Pickleball is all the rage on college campuses
WACO, Texas (KWTX) - It’s common knowledge to everyone now that pickleball is all the rage.
Over at Baylor, Paul Underwood recently started a pickleball club. In October, they played their first tournament with Texas and Mary Hardin-Baylor. Thought, the “club” is not officially recognized as a club sport.
That’s one thing that we’re kind of fighting for is that official club designation,” said Underwood. “I think we’re going to get that in the fall, but I just got involved with the social club, and I would like to see a competitive team generated from that.”
For Baylor’s team to become a club sport on campus, the pickleballers need a few things. They must play a competitive schedule for a certain period of time. The club also needs to have an established team, but they don’t lack the latter.
The Bears have 12 men and four women, including graduate student Annie Wallace. Even though the females are outnumbered, Wallace says the team feels like a big family.

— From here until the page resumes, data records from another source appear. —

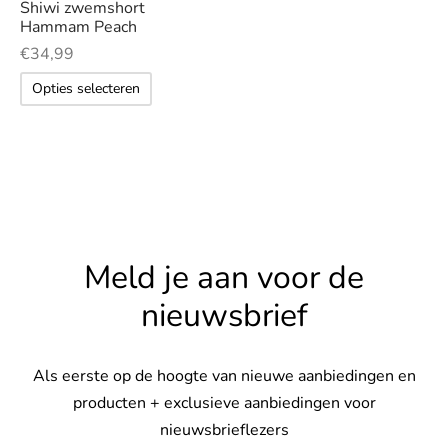
Shiwi zwemshort
optie
Hammam Peach
s
kan
€
34,99
gekozen
Dit
rgoed & nachtmode
Opties selecteren
worden
product
op
heeft
rhemden
de
meerdere
productpagina
variaties.
s & t-shirts
Deze
en & colberts
optie
Meld je aan voor de
kan
oenen
gekozen
nieuwsbrief
worden
ters
op
Als eerste op de hoogte van nieuwe aanbiedingen en
de
en & vesten
producten + exclusieve aanbiedingen voor
productpagina
nieuwsbrieflezers
mbroeken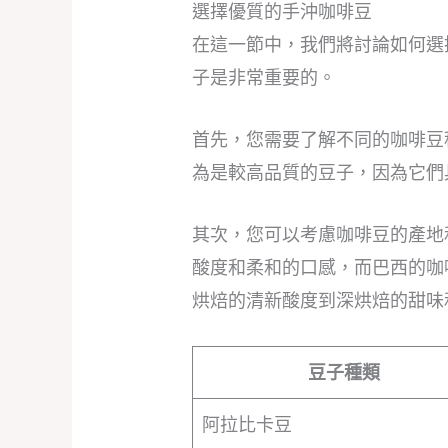
選擇優質的手沖咖啡豆
在這一節中，我們將討論如何選
子是非常重要的。
首先，您需要了解不同的咖啡豆
為是較高品質的豆子，因為它們
其次，您可以考慮咖啡豆的產地
酸度和柔和的口感，而巴西的咖
烘焙的清新酸度到深烘焙的甜味
豆子種類
阿拉比卡豆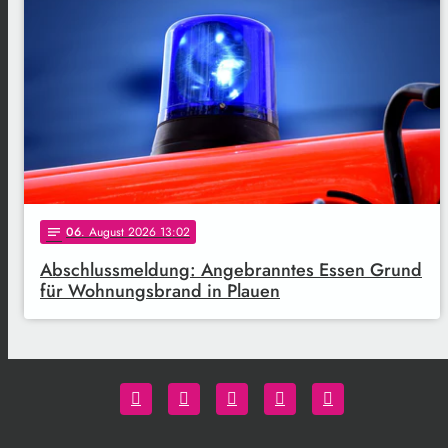
06
. August 2026 13:02
notes
Abschlussmeldung: Angebranntes Essen Grund
für Wohnungsbrand in Plauen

“They’re all just so supportive,” said Wallace. “Some of that guy-girl play, like are they targeting the girl? No, they’re here to have fun and experience what we’re experiencing/ Plus, Paul mentioned us being the trail blazers, and I agree with that. We’re kind of just laying the foundation of what pickleball can be at the collegiate level for sure.

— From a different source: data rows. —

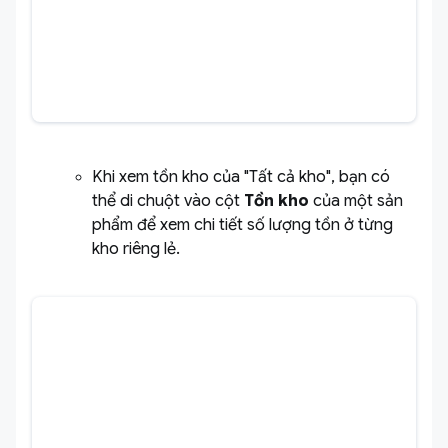
Khi xem tồn kho của "Tất cả kho", bạn có
thể di chuột vào cột
Tồn kho
của một sản
phẩm để xem chi tiết số lượng tồn ở từng
kho riêng lẻ.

At the collegiate level is where the sport has seen the most growth. Around 130 colleges across the country have competitive pickleball clubs. Ben Van Hout, who works for the pickleball rating company, DUPR, says that amount is increasing at a rapid rate.
“The cool thing about collegiate pickleball is that it’s not just the big schools that are really starting awesome programs,” said Van Hout. “From 17 schools to 130 in a year is pretty tremendous. I probably see it doubling or tripling next year.”
Texas pickleball officer Alec Alden thinks the sport will soon be at almost all Division I schools, and eventually at the Summer Games.
“There’s been a ton of investment in the pickleball landscape,” said Alden. “I don’t know any other details, but I would not be surprised if pickleball is a D1 sport in one to two years, and maybe even an Olympic sport.”
Though, no matter how quickly that all unfolds, one thing’s for sure is that pickleball isn’t going anywhere.
“I’m a tournament player, and I play a lot of tournaments, and I see college kids playing this game all over,” said Underwood. “It’s not just your grandma’s game anymore.”